In other words: He greatly influenced and shaped not only
who I am, but my core values, beliefs and what I do for a living. He was a wonderful and amazing man.
I
remember one time, in particular, sitting on a log along
the banks of the Housatonic River on a beautiful, crisp fall day.
Listening to the sounds of dry golden beech leaves rustling in the
breeze, my father asked, “Do you
know what that is?”
“Nope,” he said, while grinning that great big wonderful grin of his that
was always accompanied by a hunch of his shoulders, a flick of his eyebrows, a twinkle in his eyes
and sometimes a wink (all signifying he was about to say something he found amusing), “It’s
a ‘rustling’ grouse!
“Ha, ha, funny Dad,” I said (or something along those lines,
being the teenager I was at the time).
But right about then, startling us both, a real ruffed
grouse with rustling wings actually flew in and landed right near us. And then we both really laughed, long and hard. Such
things seemed to happen often around my Dad.
My Dad and I, Rock Creek Montana, 2001 |
Once, driving alongside a meadow when he was visiting me in
Montana, I was looking hard for moose and said, “Dad, keep an eye out, this is
where they sometimes hang out.” And he
immediately, calmly, and nonchalantly replied, while pointing his finger and grinning that big wonderful grin of his, “Like
that one right there?” And sure enough,
there was a huge bull hidden in the willows that I would have never seen.
He
had a tough upbringing; grew up in the depression; never knew his real
mom; had a not-so-nice step mom; quit high school to join the Marine
Corps and fought in the most brutal battles of the Pacific Theater in
WWII (Iwo Jima, Saipan, Tinian and Okinawa). He never had much money.

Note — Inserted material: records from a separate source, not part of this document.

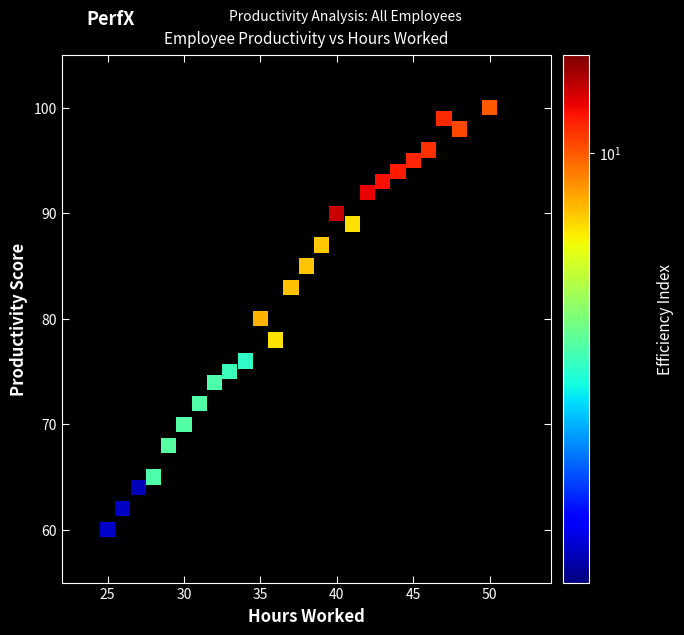

What is the range of Y values (max minus min)?

40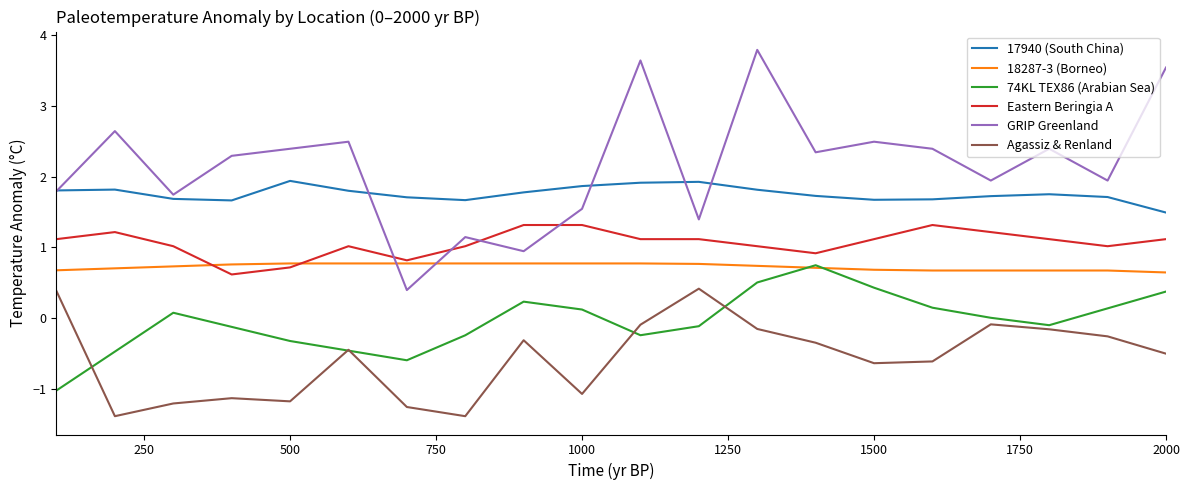

How many interior local valleys does the GRIP Greenland series have?

7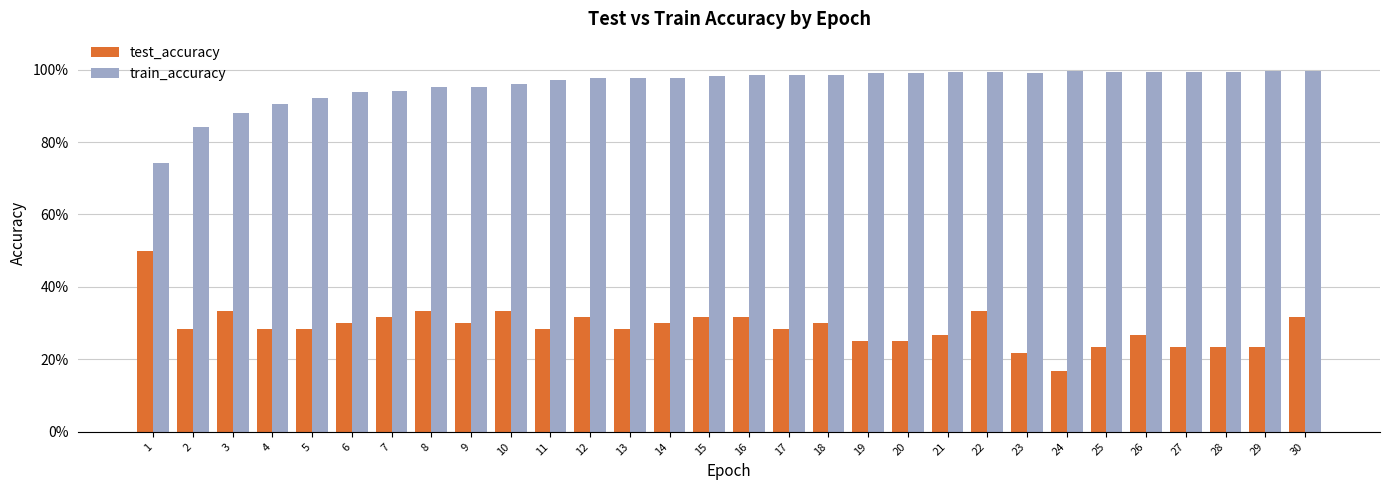

Where is train_accuracy nearest to the value 0?

1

Yet he was the happiest, luckiest, most patient, most honest, most
loving, most wonderful
man I have ever known -- and I am one lucky guy to have had him for a
father!
When he was dying, in the fall of 2003, I found a few particularly
bright, brilliant sugar maple leaves and brought them to his bedside to show
him. He grinned that great big wonderful grin of his I will always remember him for.
I miss him, and I think of him every day.